The latest data from Japan revealed that the world’s third largest economy slipped back into recession in the past quarter, at least technically. Has Prime Minister Shinzo Abe’s “three arrows” plan to revive the Japanese economy – Abenomics – failed in spectacular fashion? Well, yes and no.
Let’s start with the economy. GDP data is notoriously unreliable as a first-guess measure of the economy’s performance, so we shouldn’t place too much reliance on this early estimate. Nevertheless, like most other developed economies, the industrial sector in Japan is suffering, and a run-down of stocks of finished products was the main cause of the fall in GDP.
But other indicators suggest that the Japanese economy is not doing too badly at all, after decades of malaise. Unemployment is at an 18-year low, Tokyo house prices are up 16 per cent since the start of 2013, and confidence among small and-medium sized businesses is at a record high.
Yet some of the key objectives of Abenomics are still nowhere in sight – wages are only edging up (rising 0.6 per cent over the last year) and the inflation rate remains stubbornly low. Outside of declining food and energy costs, consumer prices are rising by less than 1 per cent, half the Bank of Japan’s key objective.
ROCKY RIDE FOR STOCKS
But there’s more. On the positive side, the Japanese stock market has been one of this year’s best performing markets, returning over 13 per cent.
It has, however, been a rocky ride – the Topix index lost 15 per cent over August and September as international investors panicked over a sudden change in China’s exchange rate policy. Foreign investors sold a net ¥4.8 trillion (£26bn) of Japanese equities over those two months, even more than they did in the worst of the global financial crisis.

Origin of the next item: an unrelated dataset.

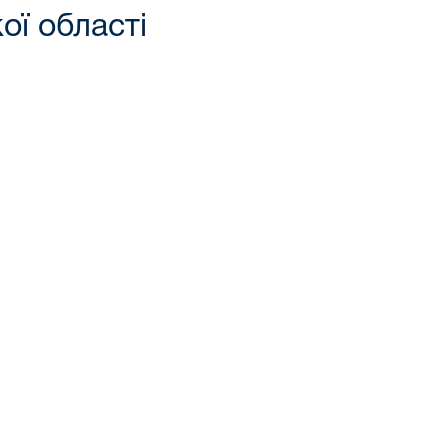
ої області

Furthermore, even though investor confidence collapsed over the summer, we believe there is more to come from the Japanese stock market. Company earnings are expected to rise by more than 10 per cent over the next 12 months and around 8 per cent per year after that.
Still, at 14 times forecast earnings, Japanese stocks are cheaper than even the UK market, which has been battered by high exposure to the energy and mining sectors. On pure valuation grounds, investors appear to be giving Abe little chance of success.
WORK IN PROGRESS
All in all, we view Abenomics as still very much work in progress. The Bank of Japan has room to add more stimulus to the economy, perhaps this week, while the government is considering an extra boost to state spending. Commitments to reforming corporate behaviour and adopting more investor-friendly policies, however, are only likely to pay off in the very long term.
Arguably the biggest success of the Abe administration so far has been in the stock market, where the government has prompted both institutions and the general public to hold more of their savings in equities.
The £734bn Government Pension Fund scheme has raised its targeted share of assets in local equities from 12 per cent to 25 per cent, with the current share standing at a healthy 23 per cent.
Other Japanese pension schemes are likely to follow suit in raising their holdings of equities, albeit gradually. Overseas pension schemes still seem quite lowly-weighted in Japanese shares, despite recent performance.
And after decades of political wrangling, this month the government has managed to start the privatisation of Japan Post, the country’s largest deposit-holder and seller of insurance products. Admittedly the IPO was very under-priced, but a 35 per cent rise in Japan Post Holding’s stock price in the past two weeks is an impressive result. A reported 30 per cent of the public buying Japan Post shares were new to stock investing.
Should Abe’s policies revive Japan’s economic growth – and we believe they will – equity market outperformance is likely to continue for several years yet.